MIDLAND, Texas, Aug. 5, 2009 (GLOBE NEWSWIRE) -- Legacy Reserves LP ("Legacy") (Nasdaq:LGCY) today announced second quarter results for 2009. This unaudited financial information is preliminary and is subject to adjustments in connection with the final unaudited financial statements to be released on or about August 7, 2009 within Legacy's Quarterly Report on Form 10-Q.
A summary of selected financial information follows. For complete financial statements, please see accompanying tables.
---------------------------------------------------------------------
Three Months Ended Six Months Ended
--------------------- ---------------------
June 30, March 31, June 30, June 30,
-------------------------------------------
2009 2009 2009 2008
---------------------------------------------------------------------
(dollars in millions)
Production (Boe/d) 8,154 8,322 8,238 7,088
Revenue $31.9 $23.1 $54.9 $115.4
Expenses $31.3 $34.7 $66.0 $56.6
Operating income (loss) $0.6 ($11.6) ($11.1) $58.8
Unrealized gain (loss) on
commodity swaps ($75.8) $0.5 ($75.3) ($235.4)
Net income (loss) ($57.0) $3.5 ($53.5) ($196.9)
Adjusted EBITDA (*) $32.0 $24.8 $56.8 $58.6
Distributable Cash Flow
(*) $24.7 $14.9 $39.6 $47.5
---------------------------------------------------------------------
* Non-GAAP financial measure, see Adjusted EBITDA table at the end of
this press release
Highlights of the second quarter of 2009 compared to the first quarter of 2009:
-- Production decreased 2% to 8,154 Boe per day from 8,322 Boe per
day as a result of the reduction in development capital
expenditures in the first half of 2009 compared to the second half
of 2008 along with downtime related to third party gas plant
maintenance in the Texas Panhandle.
-- Combined realized prices were $42.93 per Boe, up 39% from $30.79
per Boe in the first quarter excluding the impact of commodity
derivatives. Oil prices were $55.79 per barrel compared to $35.79
per barrel, while natural gas prices increased marginally to $3.79
per Mcf from $3.62 per Mcf.
-- Oil, NGL and natural gas sales were $31.9 million, a 38% increase
from $23.1 million due to the increase in commodity prices which
more than offset slightly lower production volumes.
-- Commodity derivative cash settlements decreased to $16.7 million
compared to $19.0 million due to commodity price increases.
Included in the $16.7 million of settlements is a $3.0 million
benefit due to settlement timing in an increasing price
environment, compared to a $1.3 million detriment in the first
quarter as prices fell from the prior quarter.
-- Production expenses increased modestly to $10.7 million, or $14.38
per Boe, from $10.5 million, or $14.07 per Boe.
-- Adjusted EBITDA increased 29% to $32.0 million from $24.8 million
due to the impact of increased commodity prices compared to the
first quarter.
-- Development capital expenditures were $2.6 million reduced from
$4.8 million in the prior quarter.
-- Distributable cash flow increased to $24.7 million from $14.9
million as a result of our higher EBITDA and reduced development
capital expenditures.

[RECORDS]

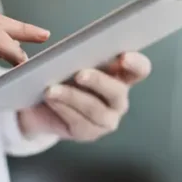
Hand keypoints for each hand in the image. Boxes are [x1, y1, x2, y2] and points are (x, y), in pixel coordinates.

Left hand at [17, 52, 150, 141]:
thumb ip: (78, 53)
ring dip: (72, 97)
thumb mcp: (70, 59)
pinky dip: (63, 109)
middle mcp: (118, 98)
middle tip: (79, 74)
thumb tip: (73, 49)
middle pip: (117, 91)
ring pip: (96, 110)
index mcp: (120, 74)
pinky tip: (51, 100)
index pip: (139, 69)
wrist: (41, 102)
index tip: (123, 57)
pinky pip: (79, 123)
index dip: (136, 64)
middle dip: (98, 81)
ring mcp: (107, 119)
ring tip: (52, 89)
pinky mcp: (89, 133)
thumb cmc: (60, 74)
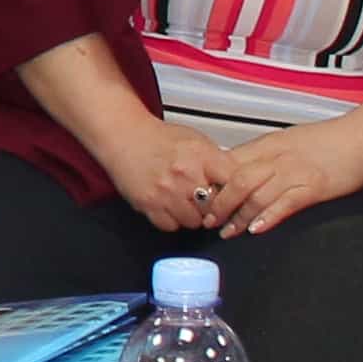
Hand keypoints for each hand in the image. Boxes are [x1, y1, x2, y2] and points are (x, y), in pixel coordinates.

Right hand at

[YOUR INSTRUCTIONS]
Using the Legacy Reserves press release, answer each question on its own line:
1. On or about what date is the Quarterly Report on Form 10-Q expected to be released?
2. What was the oil price per barrel in the second quarter of 2009?
3. What were development capital expenditures in the second quarter of 2009?

[EXPECTED ANSWER]
1. August 7, 2009
2. $55.79 per barrel
3. $2.6 million